WHAT YOU NEED TO DO:
Reproduce the lines of the data below word for word, starting at the line that contains "collection date: 1930-01-02" and ending at the line that contains "locality: Eastern California.", with both of those lines included.

INPUT DATA:
+ + + + + + +
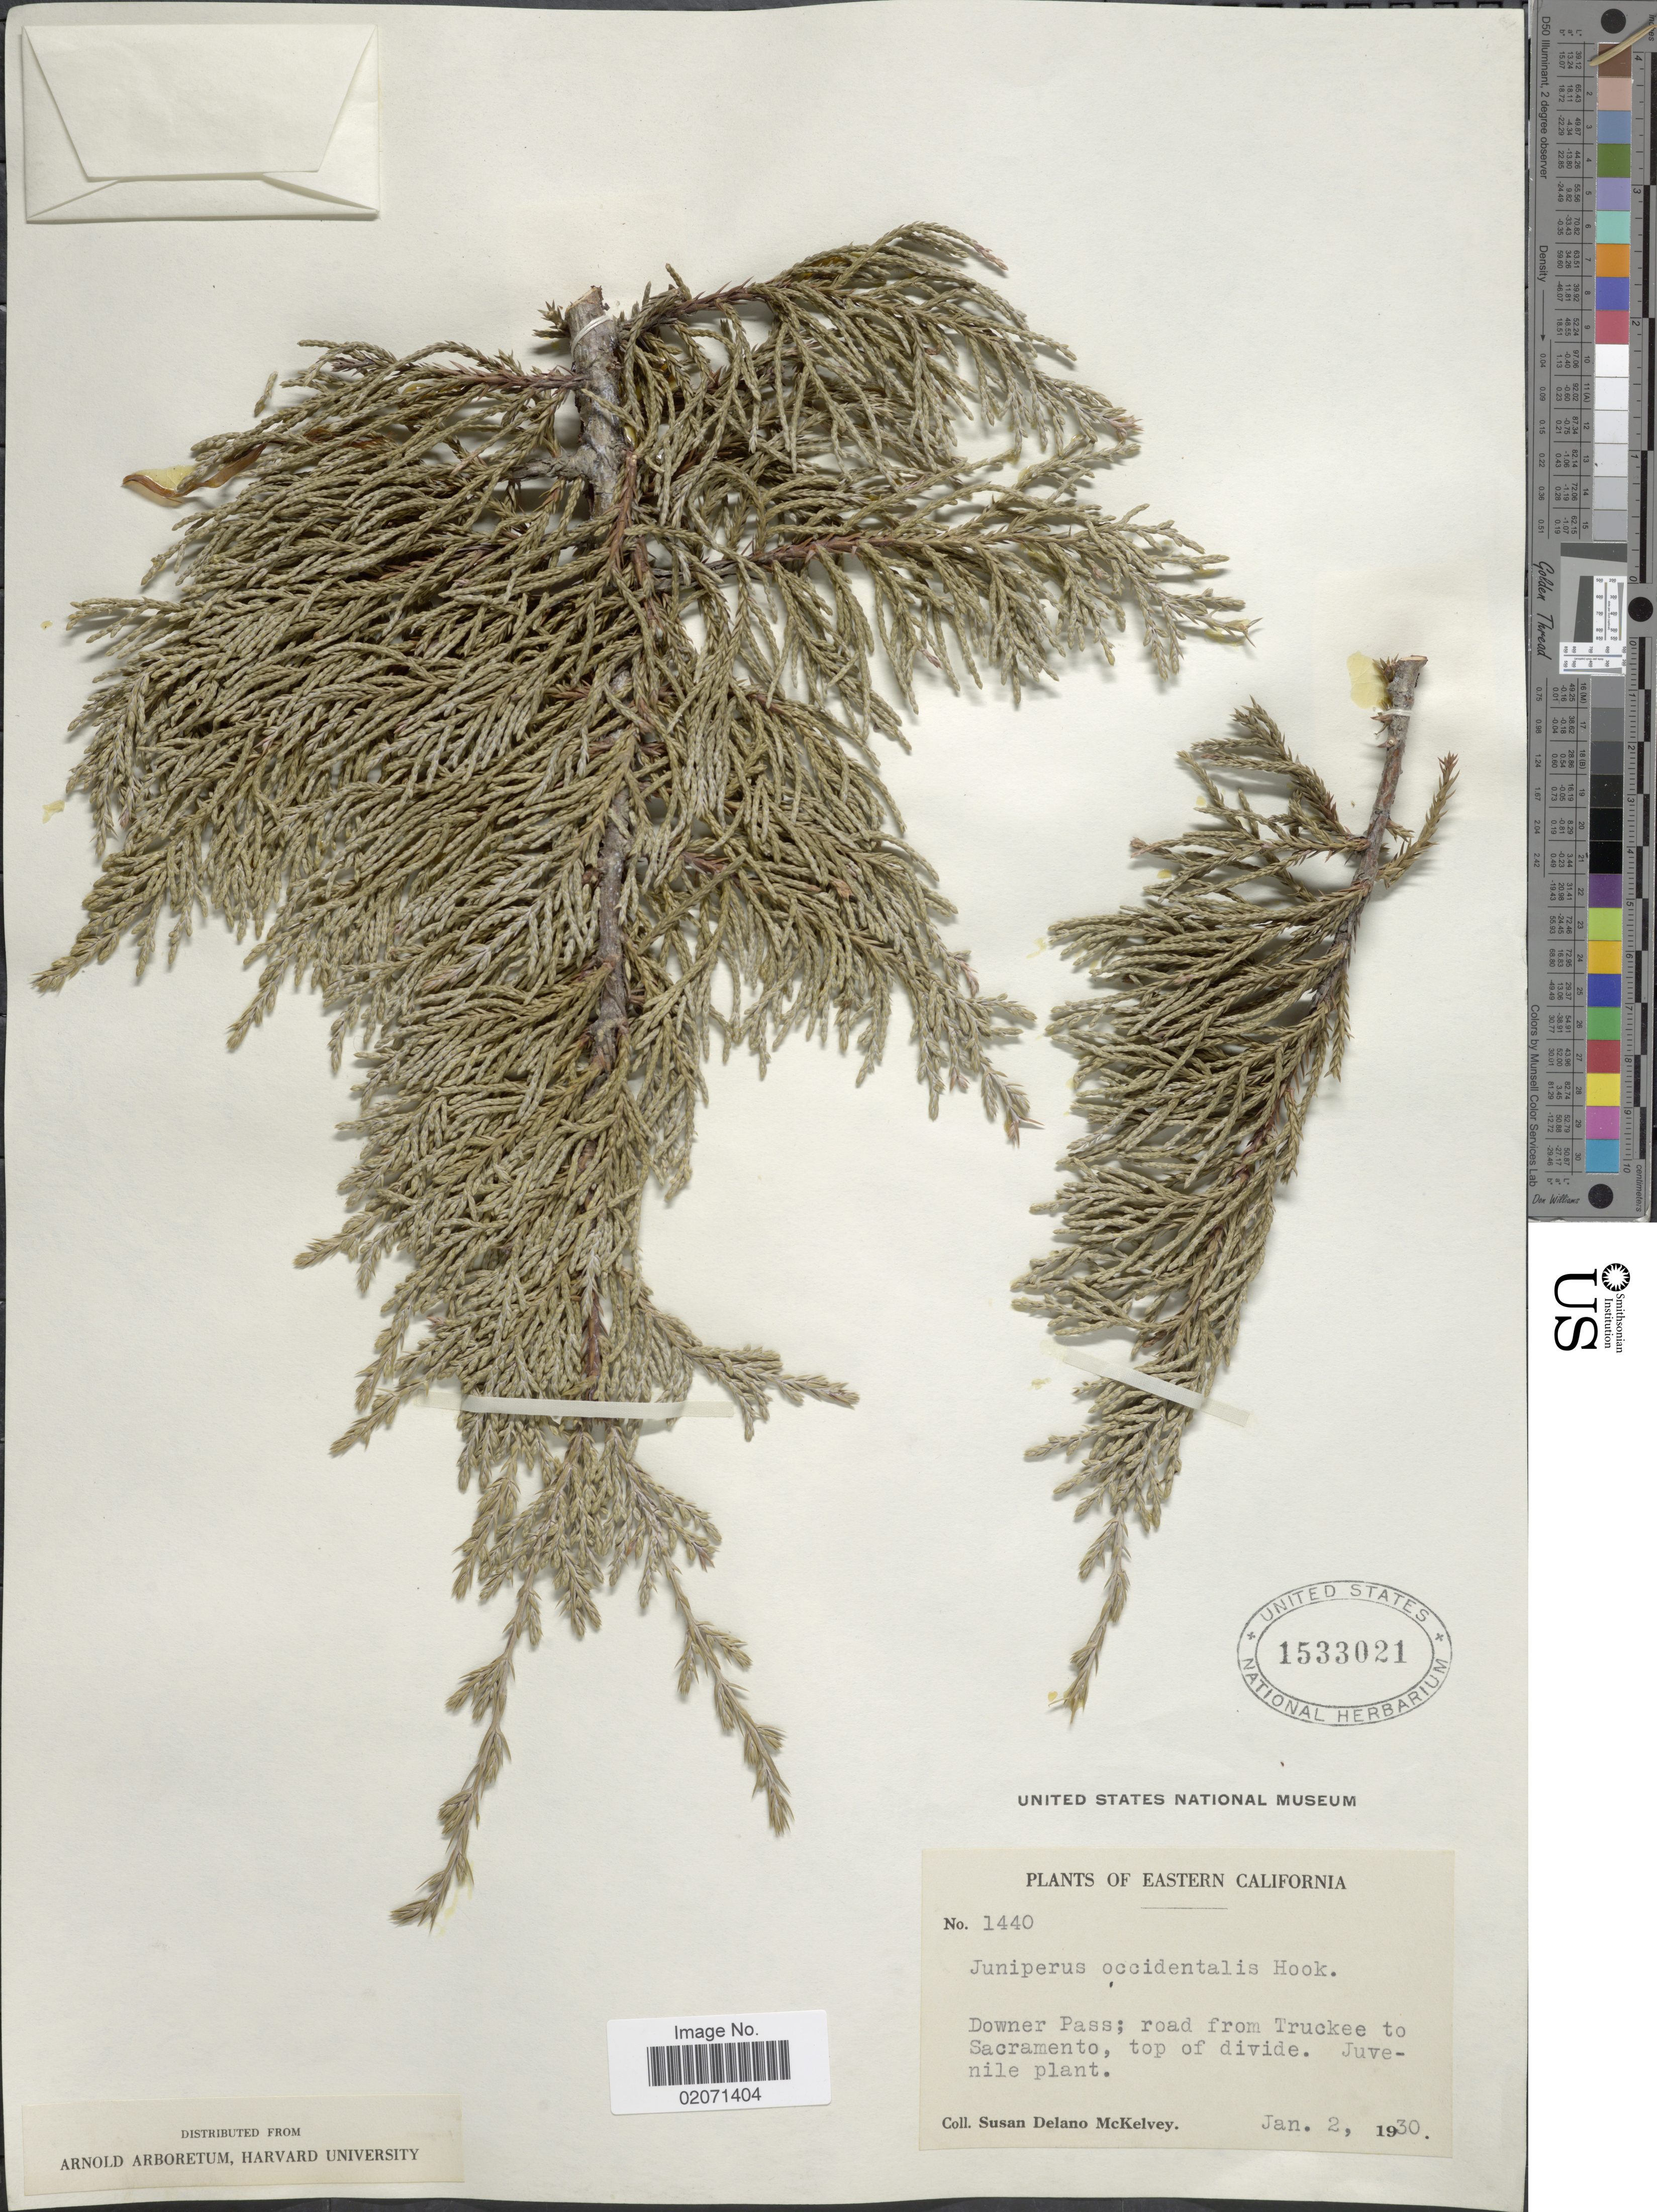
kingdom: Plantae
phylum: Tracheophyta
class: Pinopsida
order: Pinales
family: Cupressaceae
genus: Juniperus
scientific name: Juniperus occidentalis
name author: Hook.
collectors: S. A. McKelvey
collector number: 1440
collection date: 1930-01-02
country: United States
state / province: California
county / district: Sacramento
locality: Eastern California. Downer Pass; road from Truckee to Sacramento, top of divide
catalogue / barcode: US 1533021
+ + + + + + +
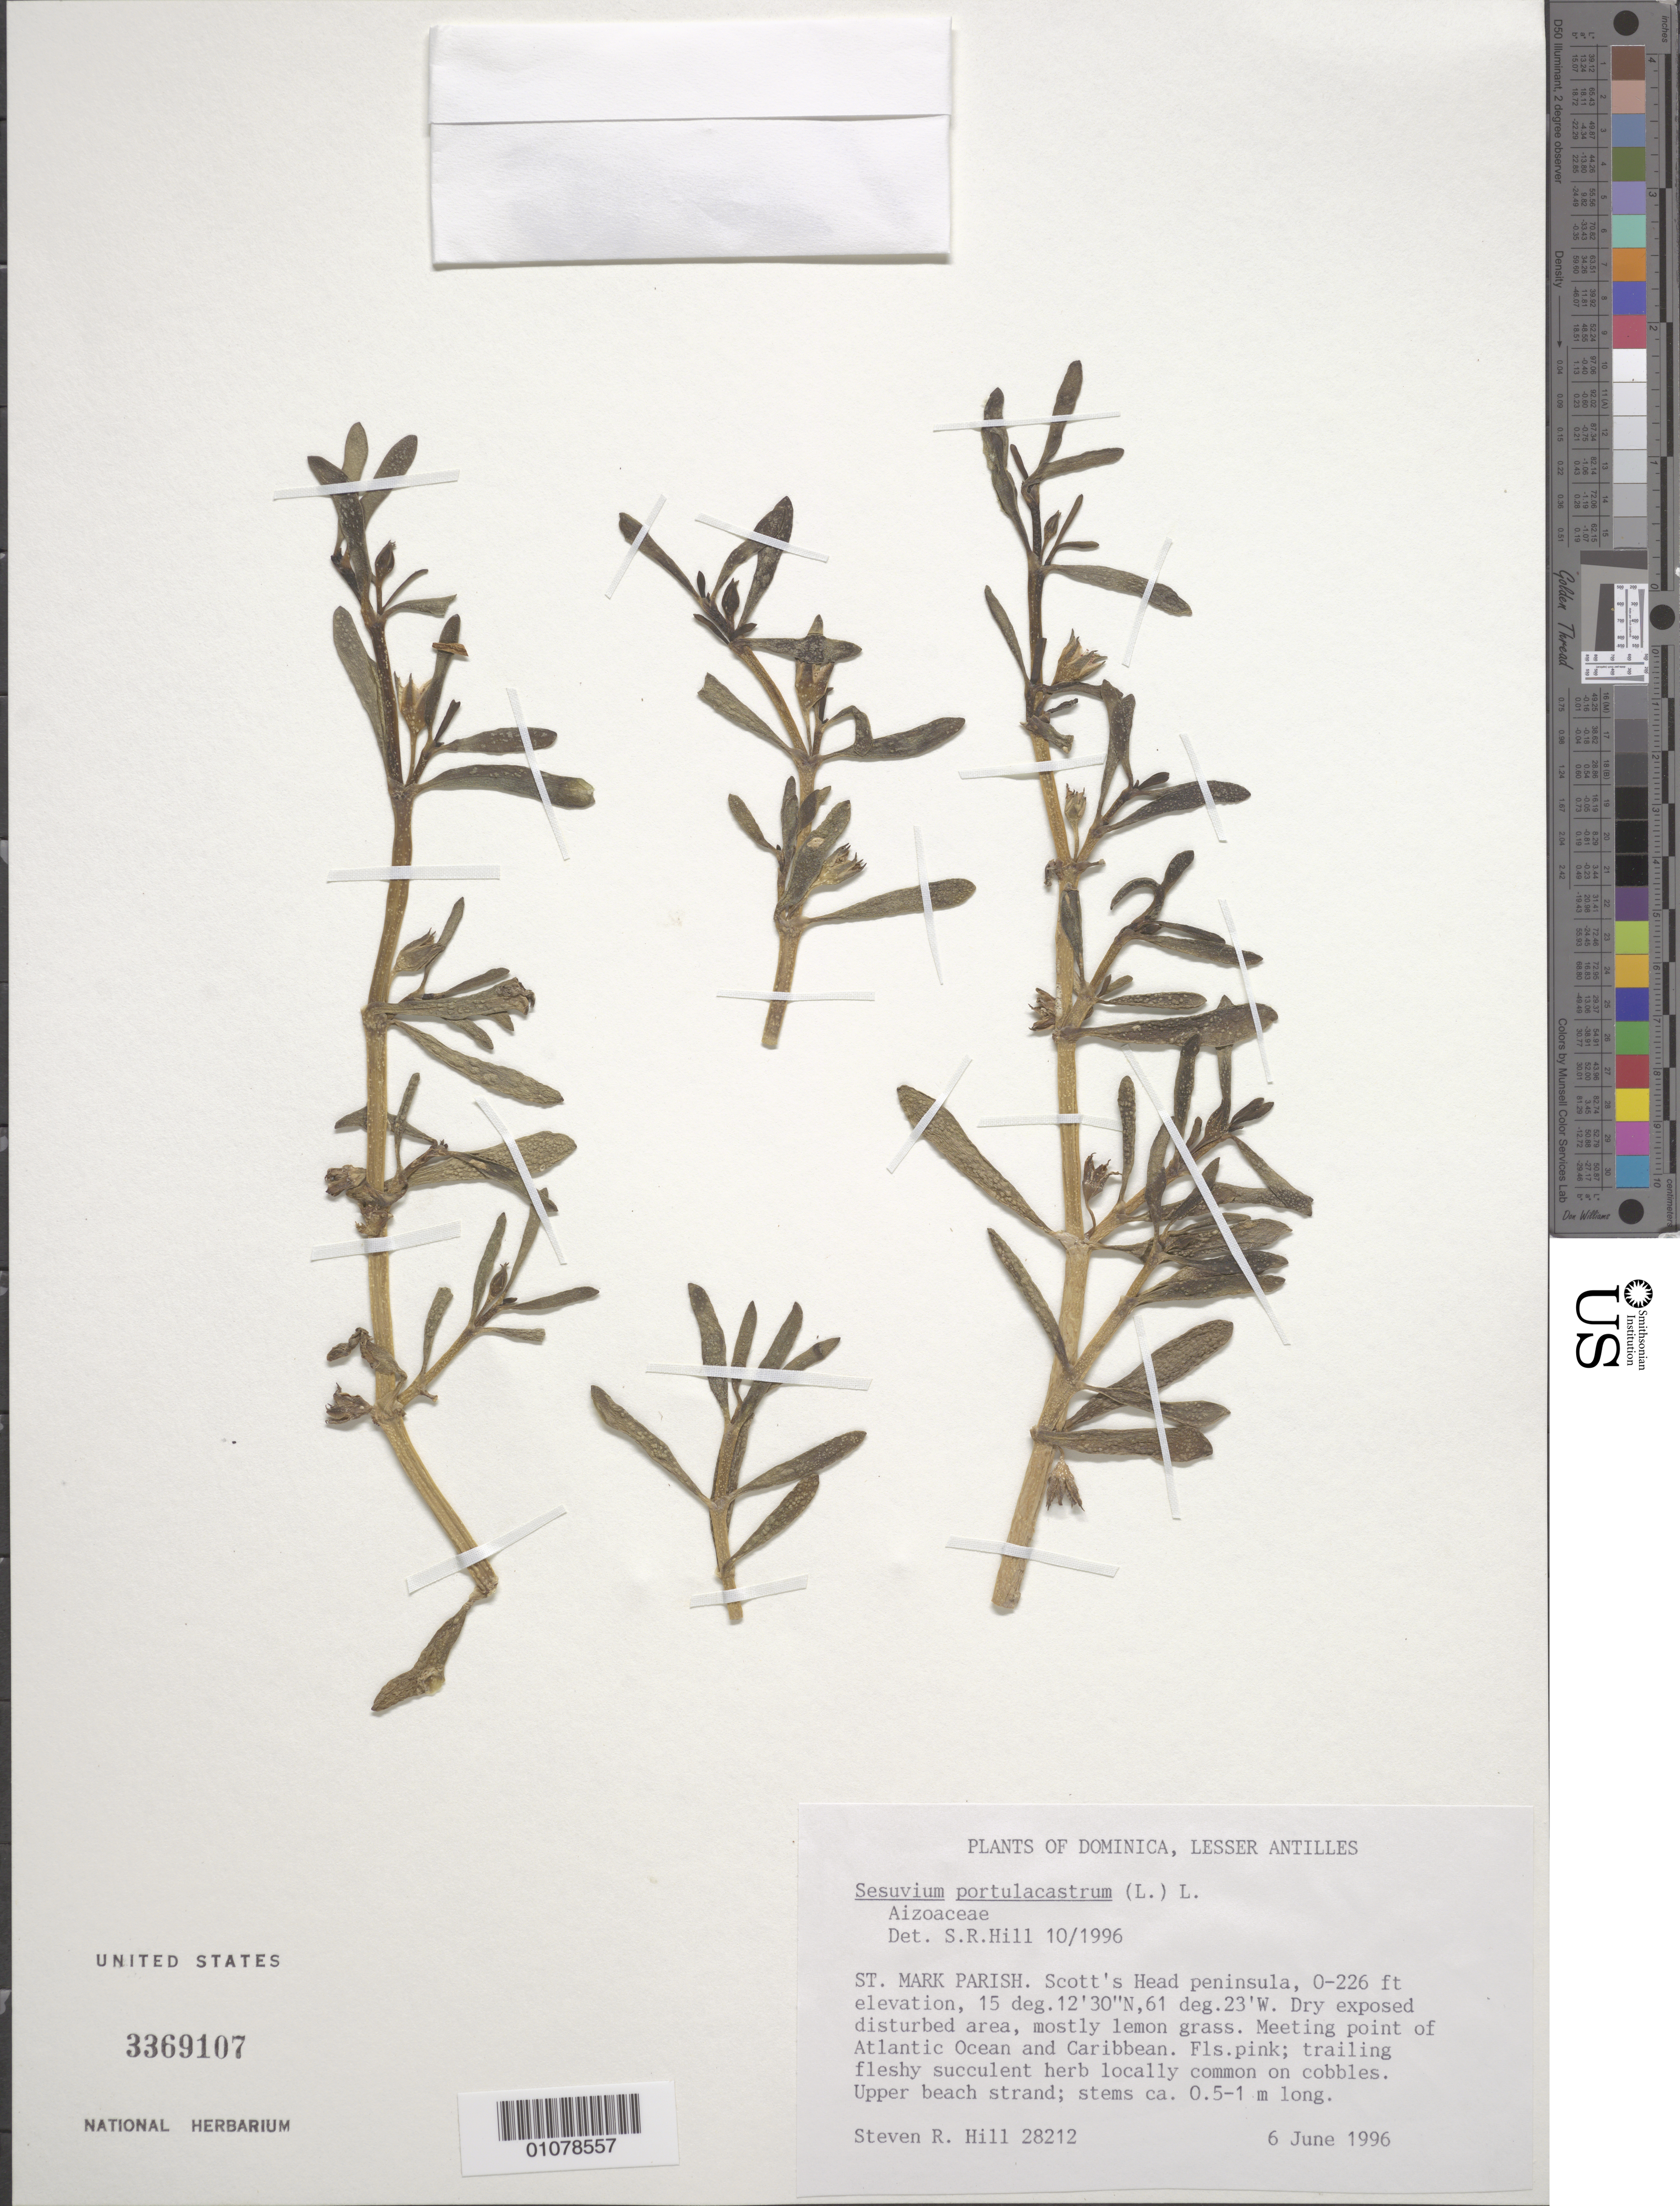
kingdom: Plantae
+ + + + + + +
PROBLEM SOLUTION:
collection date: 1930-01-02
country: United States
state / province: California
county / district: Sacramento
locality: Eastern California. Downer Pass; road from Truckee to Sacramento, top of divide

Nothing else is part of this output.